Monday, February 27, 2006

Book Review: The Nature of Order, Book 1

The Nature of Order, Book 1: The Phenomenon of Life by Christopher Alexander



The Phenomenon of Life is the first of a four part magnum opus by Christopher Alexander, known as the co-author and primary voice behind A Pattern Language, a "handbook designed for the layman which aims to present a language which people can use to express themselves in their own communities or homes, and to better communicate with each other." If that is a handbook, this four-parter is his Theory of Everything, a combination of science and architecture proposing that wholeness and life are all pervasive in varying degrees.
 
Book 1 outlines this idea, using the first half to explain the author's "theory of centers", where wholeness is not a sum of parts but a complex of overlapping centers of greater and lesser intensity. It is a theory that may be hard to grasp for many readers, though Alexander uses a series of illustrations that ask questions like, "Does A have more life than B?" In many of these the answers are obvious, and we see that the choices one answers yes to tend to be handmade over machine-made, natural over synthetic, ornamented over plain, etc. These qualities - which appear to be a reaction to mid-20th-century Modernism and its lasting impact on architecture - are illustrated as fifteen fundamental properties found both in the man-made and natural environment.
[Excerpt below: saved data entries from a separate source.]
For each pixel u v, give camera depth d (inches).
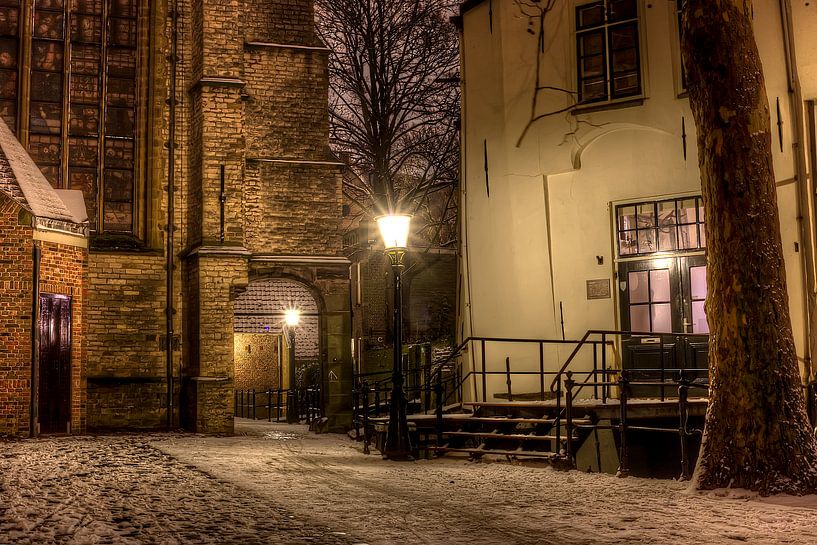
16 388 620.4
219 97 749.3
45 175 747.4
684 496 360.8
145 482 384.8
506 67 627.8
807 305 509.4
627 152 580.7
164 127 773.9
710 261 387.2
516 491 375.2
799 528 290.2
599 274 585.6
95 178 759.7
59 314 652.7
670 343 559.8
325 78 813.2
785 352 370.9
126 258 753.6
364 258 1347.2
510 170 621.0
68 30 762.2
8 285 623.5
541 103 610.2
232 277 736.3
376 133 1018.1
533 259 607.5
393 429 518.0
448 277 1422.2
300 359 1152.8
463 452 531.5
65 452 509.0
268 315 975.0
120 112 770.8
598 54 593.6
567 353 589.6
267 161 787.4
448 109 1015.0
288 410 987.9
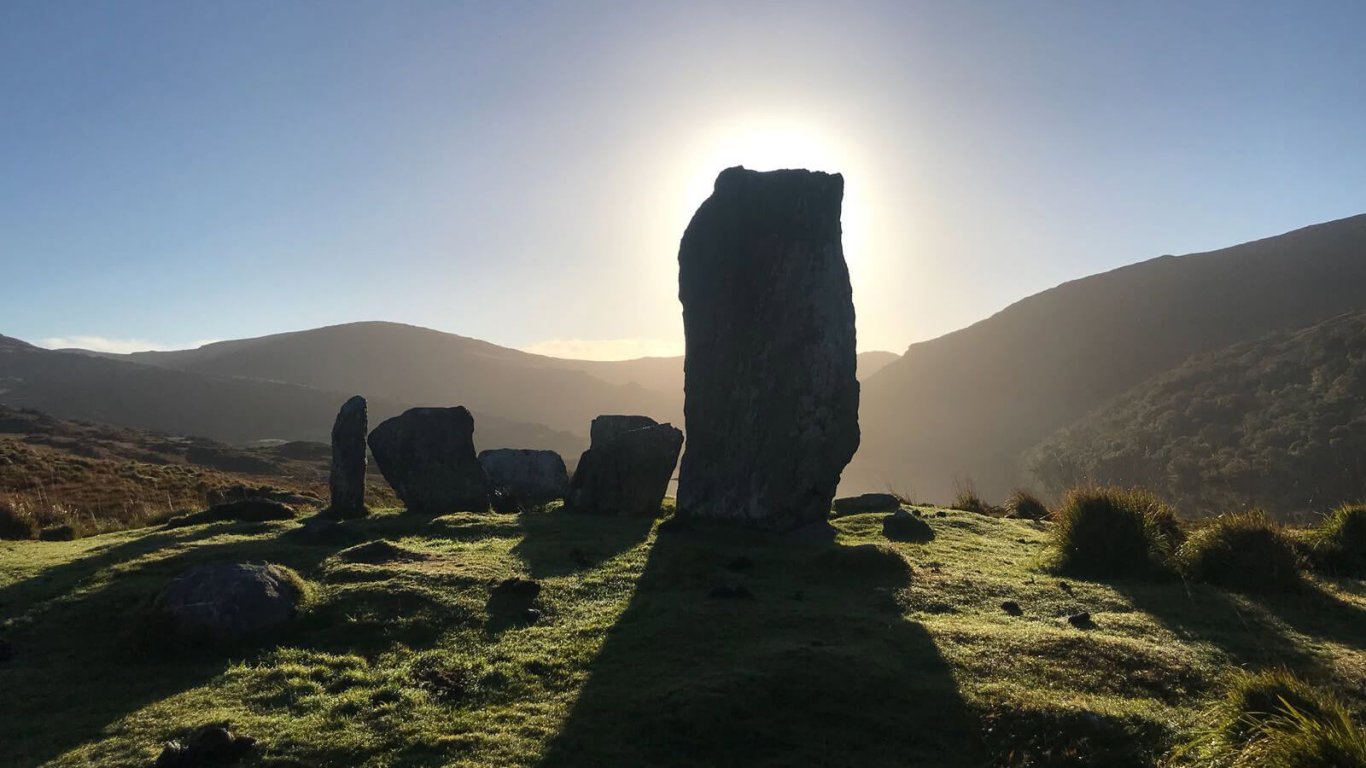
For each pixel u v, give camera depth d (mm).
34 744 6703
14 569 11570
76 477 32281
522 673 8016
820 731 6891
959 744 6773
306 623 9234
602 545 13445
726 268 15773
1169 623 9508
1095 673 7816
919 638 8758
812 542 14023
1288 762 5578
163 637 8609
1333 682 7566
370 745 6590
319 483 47406
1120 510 12594
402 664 8273
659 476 17000
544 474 21750
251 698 7492
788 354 14867
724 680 7496
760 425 14875
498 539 14047
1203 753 6238
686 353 16156
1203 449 57281
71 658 8609
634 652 8555
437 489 17734
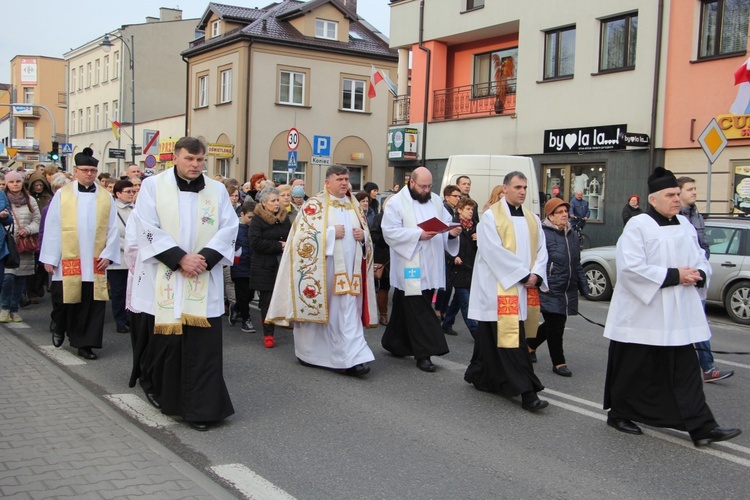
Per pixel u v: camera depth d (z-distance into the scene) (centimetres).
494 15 2109
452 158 1304
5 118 7512
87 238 749
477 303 649
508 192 647
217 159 3541
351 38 3684
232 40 3341
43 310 1038
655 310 532
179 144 545
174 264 530
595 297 1345
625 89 1777
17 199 962
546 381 725
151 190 544
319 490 439
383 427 564
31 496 399
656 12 1703
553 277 745
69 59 5706
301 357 753
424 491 442
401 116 2530
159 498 404
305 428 557
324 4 3500
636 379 550
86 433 511
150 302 551
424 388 684
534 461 498
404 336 800
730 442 548
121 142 4716
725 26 1614
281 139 3425
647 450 526
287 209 889
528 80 2016
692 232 552
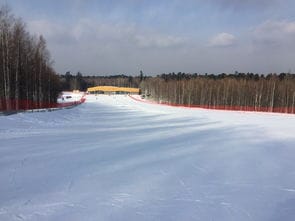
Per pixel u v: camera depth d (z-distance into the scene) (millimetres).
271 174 11141
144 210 7223
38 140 16641
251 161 13320
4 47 37969
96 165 11500
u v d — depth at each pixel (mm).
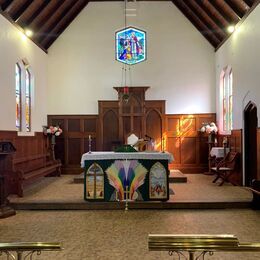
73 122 13047
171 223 6207
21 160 9391
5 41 8859
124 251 4680
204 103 13039
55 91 13102
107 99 13047
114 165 7504
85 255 4531
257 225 6039
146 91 13055
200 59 13078
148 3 13039
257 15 8414
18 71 10609
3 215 6707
It's the ubiquity of these properties where Alexander bases his theory, though he admits that any general scientific validation is years off, perhaps beyond his lifetime.
 
This problem doesn't stop him, instead he boldly proclaims in the second half of the book that a new form of scientific observation is required in order to show that his theory is true, something he already believes without validation by his peers. In this second half, he sets forth an extremely interesting proposal: deep emotion is not subjective but objective. He argues that our surroundings have an impact on us, they make us a feel a certain way deep down and that feeling is shared not subjective or separate. Here we see why Alexander must propose a new scientific method, as testing the impact of our surroundings on our internal feelings would be a long and difficult process. If anything his goal isn't to complete this process but to explain that a new method is worth exploring, so in the future it may happen.
 
Alexander's theory, while intriguing, suffers from an over-dependence upon images, especially in terms of the aforementioned A vs. B comparisons. In many of those, the answer was clear, and clearly against Modernism, another aspect that taints his theory: Is it a discovered theory, as he mentions? Or is it a theory born from a hatred of modern architecture and its lasting influence? I think it's a mix of those two. He was probably driven to find something to counter Modernism's effects, though what he found wasn't prescribed, but discovered. A third hindrance to Alexander's theory is the quality of his own architecture, which appears to be a far cry from the other precedents he uses in the book, though ultimately very little comes close to the quality of places like Ise, Japan. Regardless of these shortcomings, the theory he proposes is very intriguing and spurs me to complete the other three books. If Alexander's goal is successful he will have changed my thinking about space and architecture, as well as the legions of other architects and students that don't currently prescribe to his beliefs.